[[ Excerpted text, beginning ]]
On the Jews (shortly before his death)

‘We realize now that many, many centuries of blindness have dimmed our eyes, so that we no longer see the beauty of your chosen people, and no longer recognize in their face the features of our first-born brother. We realize that our brows are branded with the mark of Cain. Centuries long has Abel lain in blood and tears, because we have forgotten your love. Forgive us the curse which we unjustly laid on the name of the Jews. Forgive us that with our curse we crucified you a second time.’

Pope John XXIII on his deathbed

‘Today more than ever, certainly more than in previous centuries, we are called to serve mankind as such, and not merely Catholics; to defend above all and everywhere the rights of the human person, and not those merely of the Catholic Church. Today's world, the needs made plain in the last fifty years, and a deeper understanding of doctrine, have brought us to a new situation, as I said in my opening speech to the Council. It is not that the Gospel has changed: it is that we have begun to understand it better. Those who have lived as long as I have were faced with new tasks in the social order at the start of the century; those who, like me, were twenty years in the East and eight in France, were enabled to compare different cultures and traditions, and know that the moment has come to discern the signs of the times, to seize the opportunity and to look far ahead.’

Bernard Lonergan SJ

‘Religion in an era of crisis has to think less of issuing commands and decrees and more of fostering self-sacrificing love that alone is capable of providing the solution to the evil of decline and of reinstating the beneficent progress that is entailed by sustained authenticity.’ ‘Just as theology in the thirteenth century followed its age by assimilating Aristotle, just as theology in the seventeenth century resisted its age by retiring into a dogmatic corner, so theology today is locked in an encounter with its age. Whether it will grow and triumph, or whether it will wilt to insignificance, depends in no small measure on the clarity and accuracy of its grasp of the external cultural factors that undermine its achievements and challenge it to new endeavours’(Second Collection page 58).

John Henry Newman

‘It seems hard that those who work and who therefore, as men, must make mistakes, should not have those mistakes put to the score of their workings, and thanked for the work which others do not.’

Karl Rahner SJ

‘Theology is anything but a settled, dry-as-dust affair; it offers ever new challenges to mind and heart, if we have but the courage to take them up, and both the courage and the humility to retrace our steps as soon as we become aware of having erred. No one who really believes that theology, like any science, can be confronted with real problems demanding better, clearer, more comprehensive and possibly simpler solutions, will begrudge seeing such problems raised. Nor, should a proposed solution prove inadequate or even erroneous, will he imagine that the role of the fraternal critic is the same as that of the ecclesiastical censor. To pose questions about some reality which is the object of a defined doctrine is not tantamount to doubting or contesting that doctrine; it is the unavoidable business of the theologian who refuses to find comfortable support for his own mental laziness in the definitions of Denzinger.’(Inspiration in the Bible).
[[ Excerpted text, end ]]
[[ Dataset, beginning ]]
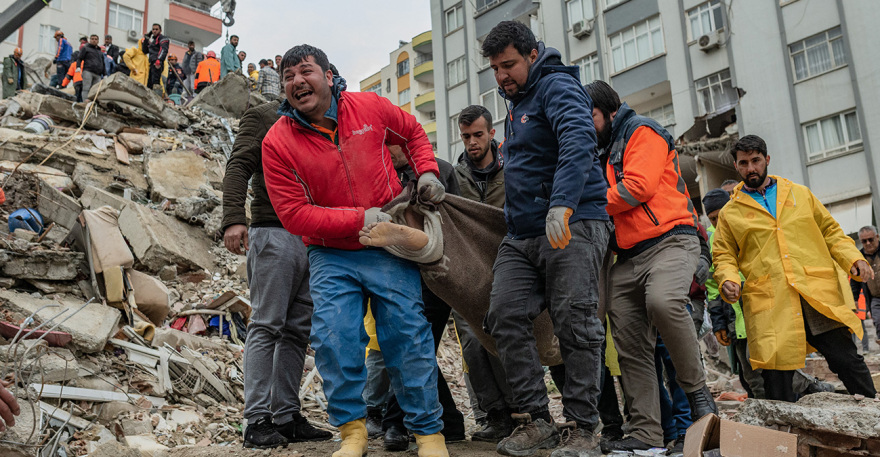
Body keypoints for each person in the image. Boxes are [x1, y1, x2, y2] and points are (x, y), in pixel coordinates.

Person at [261, 44, 449, 457]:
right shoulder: (277, 141)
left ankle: (428, 434)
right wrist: (359, 218)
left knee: (407, 335)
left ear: (329, 76)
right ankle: (353, 433)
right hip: (331, 253)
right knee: (334, 338)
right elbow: (294, 215)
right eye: (288, 76)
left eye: (306, 71)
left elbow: (413, 133)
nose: (297, 81)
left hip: (389, 244)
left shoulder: (370, 107)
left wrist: (427, 172)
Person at [480, 21, 611, 457]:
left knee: (575, 321)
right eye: (495, 68)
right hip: (523, 233)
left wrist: (563, 202)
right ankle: (537, 421)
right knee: (503, 313)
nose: (501, 75)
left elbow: (578, 139)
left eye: (509, 65)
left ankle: (583, 428)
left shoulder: (557, 86)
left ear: (533, 55)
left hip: (572, 222)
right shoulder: (516, 101)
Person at [584, 80, 716, 453]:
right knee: (628, 339)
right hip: (626, 255)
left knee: (664, 301)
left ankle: (700, 397)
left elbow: (637, 188)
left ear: (609, 111)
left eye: (589, 116)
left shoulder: (641, 130)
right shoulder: (596, 148)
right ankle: (645, 433)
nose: (584, 124)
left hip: (671, 240)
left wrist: (583, 202)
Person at [713, 134, 878, 402]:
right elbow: (723, 255)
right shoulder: (730, 213)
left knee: (846, 359)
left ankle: (872, 412)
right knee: (776, 378)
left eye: (756, 160)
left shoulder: (799, 194)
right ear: (736, 166)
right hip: (772, 300)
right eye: (744, 163)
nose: (751, 168)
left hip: (814, 292)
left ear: (767, 159)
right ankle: (786, 428)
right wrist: (728, 279)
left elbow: (830, 231)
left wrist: (853, 258)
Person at [222, 96, 332, 449]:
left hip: (313, 237)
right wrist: (233, 219)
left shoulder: (325, 121)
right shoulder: (263, 116)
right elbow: (238, 166)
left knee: (297, 330)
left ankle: (286, 415)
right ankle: (256, 420)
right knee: (267, 324)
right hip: (273, 230)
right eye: (292, 74)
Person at [380, 145, 465, 451]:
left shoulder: (441, 171)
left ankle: (395, 422)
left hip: (435, 276)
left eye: (391, 143)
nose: (387, 150)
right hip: (398, 273)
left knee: (413, 346)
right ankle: (450, 421)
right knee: (415, 348)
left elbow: (457, 221)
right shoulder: (381, 173)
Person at [450, 105, 515, 443]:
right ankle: (496, 416)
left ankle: (522, 412)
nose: (472, 142)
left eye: (478, 135)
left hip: (510, 265)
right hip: (468, 272)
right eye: (466, 137)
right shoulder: (454, 177)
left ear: (492, 133)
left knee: (505, 337)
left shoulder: (512, 167)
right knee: (473, 343)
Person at [852, 225, 880, 349]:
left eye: (871, 239)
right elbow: (855, 281)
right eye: (864, 241)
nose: (868, 243)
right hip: (874, 297)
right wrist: (855, 299)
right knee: (878, 320)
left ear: (877, 237)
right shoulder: (859, 258)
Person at [141, 23, 169, 95]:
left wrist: (159, 60)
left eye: (156, 29)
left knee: (155, 82)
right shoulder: (153, 41)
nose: (154, 31)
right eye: (153, 29)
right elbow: (144, 51)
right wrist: (147, 38)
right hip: (152, 64)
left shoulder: (162, 38)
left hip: (157, 63)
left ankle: (156, 97)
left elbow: (164, 49)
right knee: (149, 84)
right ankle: (149, 98)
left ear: (160, 30)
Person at [76, 34, 105, 99]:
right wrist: (78, 67)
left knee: (95, 91)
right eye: (92, 39)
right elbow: (79, 58)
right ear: (90, 40)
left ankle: (91, 103)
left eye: (95, 39)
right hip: (88, 71)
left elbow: (103, 63)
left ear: (98, 41)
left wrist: (105, 74)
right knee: (86, 88)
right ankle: (85, 102)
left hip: (98, 74)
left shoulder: (100, 52)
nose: (94, 40)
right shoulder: (86, 48)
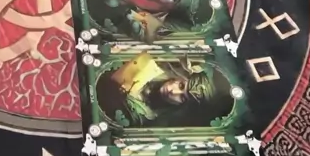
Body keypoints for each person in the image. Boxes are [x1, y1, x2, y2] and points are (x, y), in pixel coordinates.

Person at [96, 51, 234, 127]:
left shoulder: (145, 117)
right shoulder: (153, 63)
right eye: (181, 86)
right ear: (181, 77)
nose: (173, 91)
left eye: (182, 97)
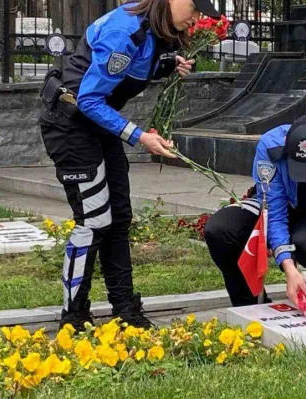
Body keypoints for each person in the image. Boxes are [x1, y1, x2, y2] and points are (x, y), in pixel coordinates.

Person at [37, 0, 221, 330]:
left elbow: (135, 68)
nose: (197, 18)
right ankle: (74, 315)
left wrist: (170, 64)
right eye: (194, 8)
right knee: (94, 219)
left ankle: (125, 308)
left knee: (119, 217)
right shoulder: (124, 32)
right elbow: (89, 99)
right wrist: (139, 137)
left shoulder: (158, 28)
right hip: (71, 125)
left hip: (100, 124)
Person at [204, 115, 306, 332]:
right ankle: (250, 304)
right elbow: (274, 211)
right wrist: (289, 268)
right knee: (220, 230)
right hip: (284, 204)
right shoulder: (270, 147)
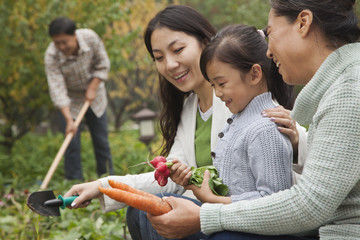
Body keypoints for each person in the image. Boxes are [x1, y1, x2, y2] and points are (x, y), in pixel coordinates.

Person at [147, 1, 360, 239]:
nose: (268, 51)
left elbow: (309, 205)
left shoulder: (349, 92)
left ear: (303, 23)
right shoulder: (341, 87)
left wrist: (206, 216)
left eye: (270, 33)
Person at [173, 24, 295, 206]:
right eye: (213, 85)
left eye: (221, 84)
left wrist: (216, 201)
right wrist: (194, 182)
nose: (218, 93)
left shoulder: (265, 128)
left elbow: (275, 201)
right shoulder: (238, 121)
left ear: (254, 74)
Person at [45, 17, 113, 180]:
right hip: (71, 100)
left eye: (64, 42)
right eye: (57, 43)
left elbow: (103, 63)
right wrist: (69, 119)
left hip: (94, 95)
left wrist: (93, 86)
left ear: (74, 35)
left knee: (101, 140)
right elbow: (57, 88)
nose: (61, 47)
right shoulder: (51, 56)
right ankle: (74, 181)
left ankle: (107, 179)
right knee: (71, 143)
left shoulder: (90, 38)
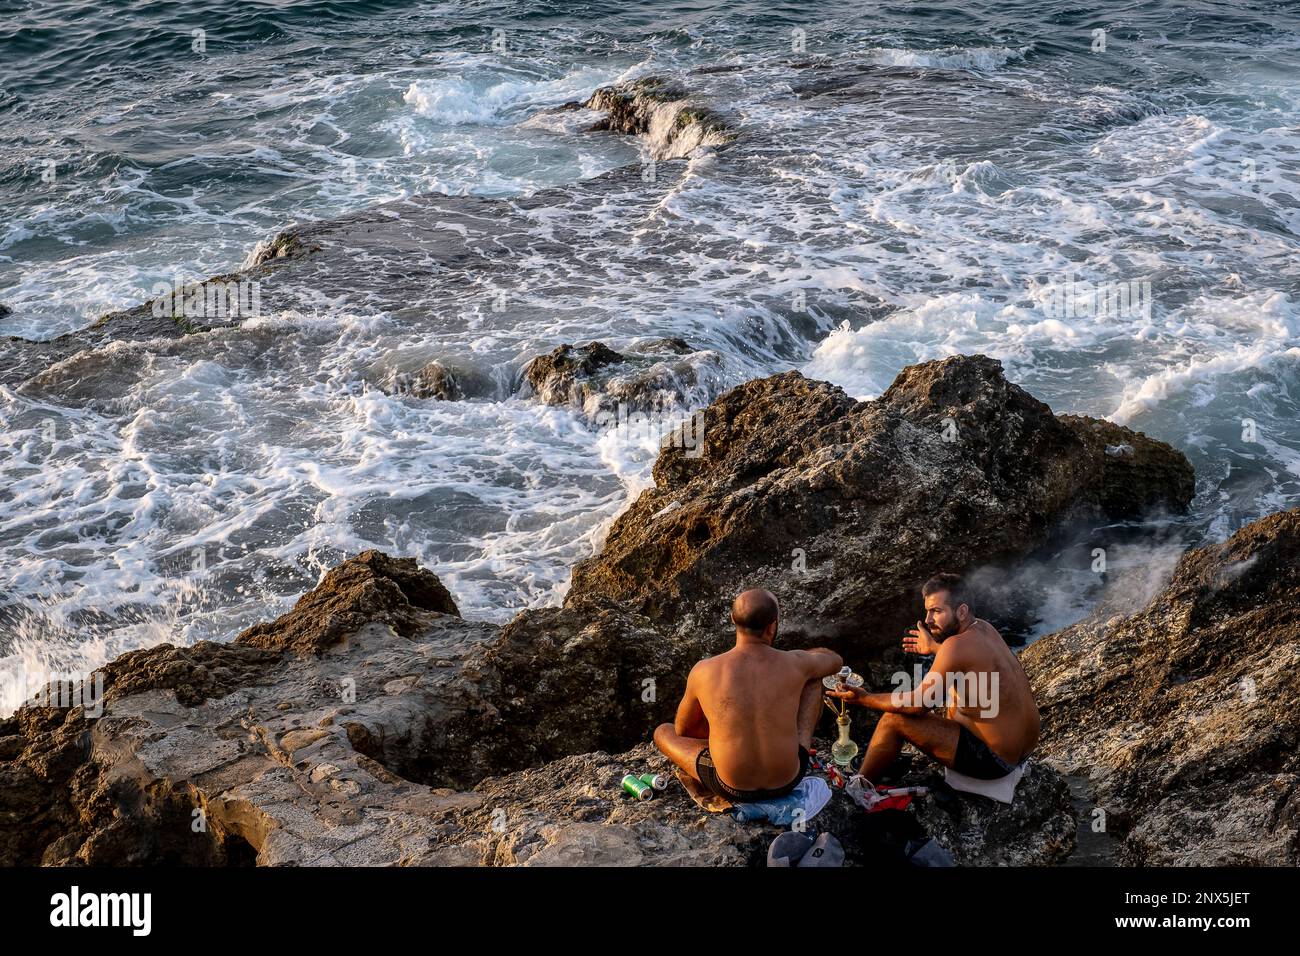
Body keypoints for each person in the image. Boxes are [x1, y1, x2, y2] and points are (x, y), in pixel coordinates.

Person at [827, 573, 1040, 782]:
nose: (928, 620)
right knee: (958, 700)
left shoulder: (955, 646)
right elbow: (968, 660)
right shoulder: (985, 629)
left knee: (894, 719)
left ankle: (859, 787)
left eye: (936, 611)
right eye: (927, 611)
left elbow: (918, 705)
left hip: (995, 762)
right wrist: (934, 647)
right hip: (1023, 752)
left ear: (962, 611)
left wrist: (865, 698)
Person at [653, 588, 843, 802]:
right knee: (813, 677)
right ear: (772, 626)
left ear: (732, 619)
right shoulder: (797, 663)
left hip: (730, 787)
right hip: (788, 780)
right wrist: (806, 657)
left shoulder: (703, 670)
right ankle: (796, 745)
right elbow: (834, 660)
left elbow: (684, 730)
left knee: (663, 731)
[[ Dataset, end ]]
> _Things to do_:
1/ In one to three sentences, explain why, in the quotations on theology and the Church, Pope John XXIII says the Church is now called "to serve mankind as such, and not merely Catholics."
2/ Carry the quotations on theology and the Church further, beginning after the passage from Karl Rahner.
The rows have no connection to the quotations on theology and the Church.

> _Answer list_:
1/ Pope John XXIII says this because today's world, the needs made plain in the last fifty years, and a deeper understanding of doctrine have brought about a new situation. He stresses that the Gospel has not changed; rather, it has begun to be understood better.

2/
‘We Christians are on the whole too blind or too lazy to recognise the latent ‘Christianness’ in the history of human existence, or religion in general and of philosophy. Unconsciously we are often guilty of living in the selfish narrow-mindedness of those who think their knowledge is more valuable and more blessed with grace if it is possessed only be a few; we rather foolishly think that God himself only makes an impression on men with his truth when we have already made an impression on them with our thematic and sociologico-official and explicit form of this truth.’(‘Philosophy and Theology’ in Theological Investigations VI)

‘We Christians today readily admit that other Christians live in the grace of God, that they are filled with the Holy Spirit, are justified, are children of God and are united with Jesus Christ, and that in the ecclesial and social dimension too they are united in very many respects with all other Christians and with all other denominations. Without doubt, then, much more and much more fundamental things unite Christians of the different churches than divide them’
(‘Foundations of Christian Faith’ page 356).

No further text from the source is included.